Data appears to support my personal experience. As Fleming Smith reports in a recent Wall Street Journal article, only a quarter of young couples tie the knot “in a religious institution.”

The article attributes this low percentage of church weddings to the rising number of religious “nones” in America.

This trend will likely accelerate as generations age, says Tricia Bruce, a University of Notre Dame sociologist who studies religion.

Some of these adults were raised in religious traditions, which they use as a framework for what milestones like weddings should look like. Those raised without religious affiliation must find that cultural framework somewhere else. Nontraditional weddings have existed for years. But they’re likely to become more common under these circumstances, Dr.
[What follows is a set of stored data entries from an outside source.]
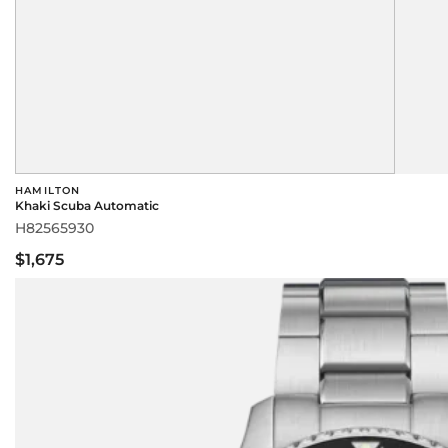
HAMILTON
Khaki Scuba Automatic
H82565930
$1,675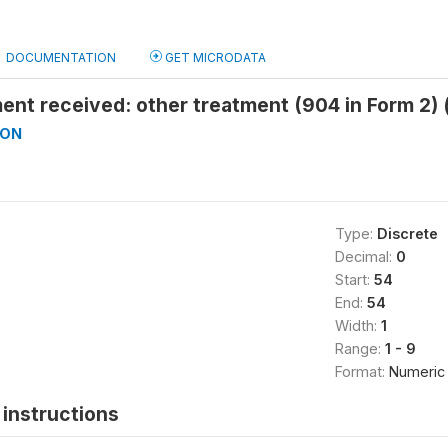
DOCUMENTATION
GET MICRODATA
ent received: other treatment (904 in Form 2)
ON
Type:
Discrete
Decimal:
0
Start:
54
End:
54
Width:
1
Range:
1 - 9
Format:
Numeric
instructions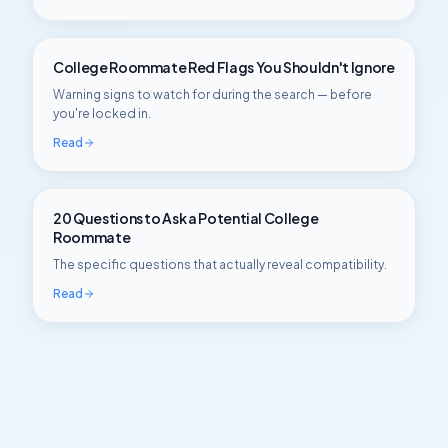
College Roommate Red Flags You Shouldn't Ignore
Warning signs to watch for during the search — before
you're locked in.
Read
20 Questions to Ask a Potential College
Roommate
The specific questions that actually reveal compatibility.
Read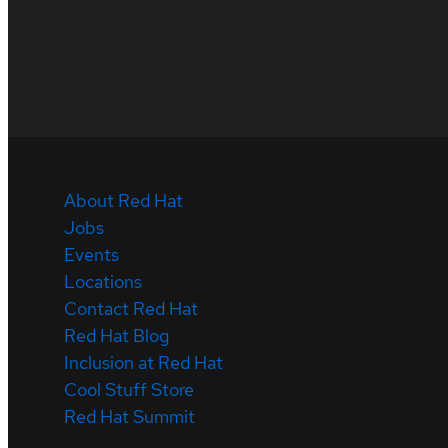
About Red Hat
Jobs
Events
Locations
Contact Red Hat
Red Hat Blog
Inclusion at Red Hat
Cool Stuff Store
Red Hat Summit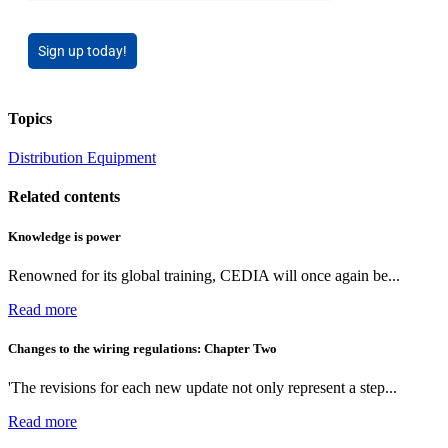
Sign up today!
Topics
Distribution Equipment
Related contents
Knowledge is power
Renowned for its global training, CEDIA will once again be...
Read more
Changes to the wiring regulations: Chapter Two
'The revisions for each new update not only represent a step...
Read more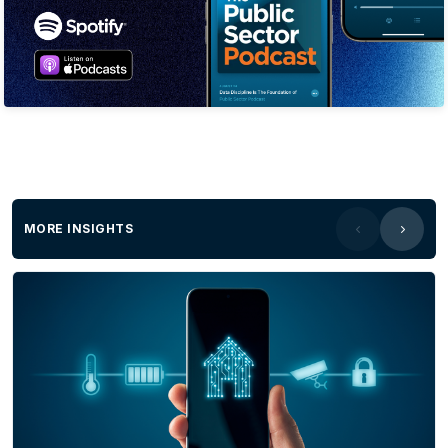
life-wide skills and issues a shareable skills
reportThis isn’t a resume; it’s an auditable profile
that provides a probability score of what an
individual can actually doProblems We
SolveThe cost of recognition - Manual RPL is
slow and prohibitively expensive. We use AI to
automate evidence collection and mapping,
reducing assessment time from days to
hours.Hidden talent - Systems only see the last
MORE INSIGHTS
job title, leaving 80% of skills undiscovered. Our
guided AI conversation uncovers and
catalogues a lifetime of diverse, life-wide
capabilitiesWasted training - Employees
complete redundant training because existing
skills are invisible. We can identify existing
capabilities so organisations can target specific
gaps saving time and money.Skills-shortage
gap - 87% of executives lack data to know if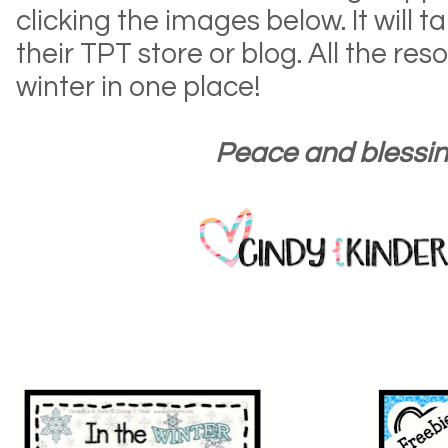
clicking the images below. It will t
their TPT store or blog. All the re
winter in one place!
Peace and blessin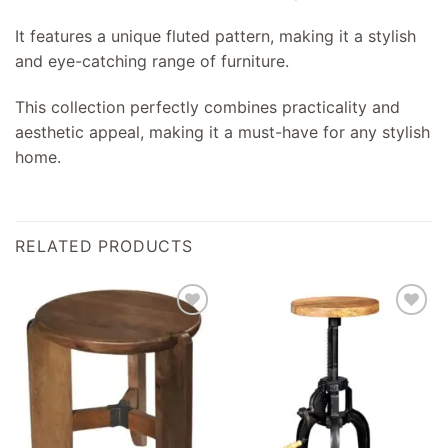
It features a unique fluted pattern, making it a stylish
and eye-catching range of furniture.
This collection perfectly combines practicality and
aesthetic appeal, making it a must-have for any stylish
home.
RELATED PRODUCTS
Add to
Add to
wishlist
wishlist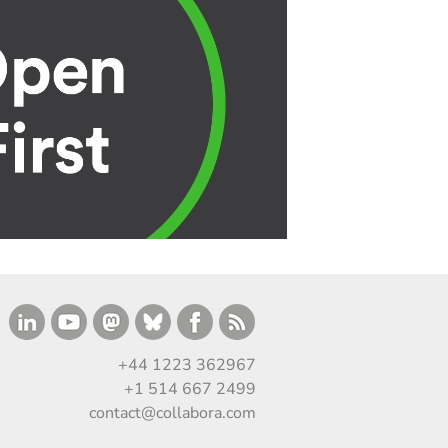
+44 1223 362967
+1 514 667 2499
contact@collabora.com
Bruce says. [Emphasis added.]

Young millennials have thrown tradition to the wind. “We’re doing it our way!” they proclaim. “We’re blazing new trails and making our weddings about us – our individuality.”

Yet even while they exult in their own uniqueness and ability to throw off the shackles of past tradition, they seem to be searching to find their footing, to rest it upon some type of structure. Why is this?

Robert Nisbet sheds some light in several introductory comments to The Quest for Community:

There are countless persons today for whom the massive changes of the past century have meant a dislocation of the contexts of function: the extended family, neighborhood, apprenticeship, social class, and parish. Historically, these relationships had both depth and inclusiveness in individual life because they themselves had functional significance; because, however informally, they had a significant relationship to that distribution of function and authority which is a society’s organization. And because they had this, they had meaning in the lives of individuals. Having function, they could create a sense of individual function, which is one of the two prime requirements of community.

Function. Meaning. In essence, the traditional structures of society – family, God and church, neighborhood – bring purpose in life to the community as a whole and the individual as a byproduct.

Every one of us longs to find this meaning in life. The fact that millennials are seeking to build their own structures to replace those they have abandoned demonstrates this. They sense something necessary is missing and they’re trying to figure out how to fill the void.

Are they looking in the wrong place? Could the meaning and sense of belonging which these young millennials are seeking be found in the very institutions and cultural contexts they are now abandoning?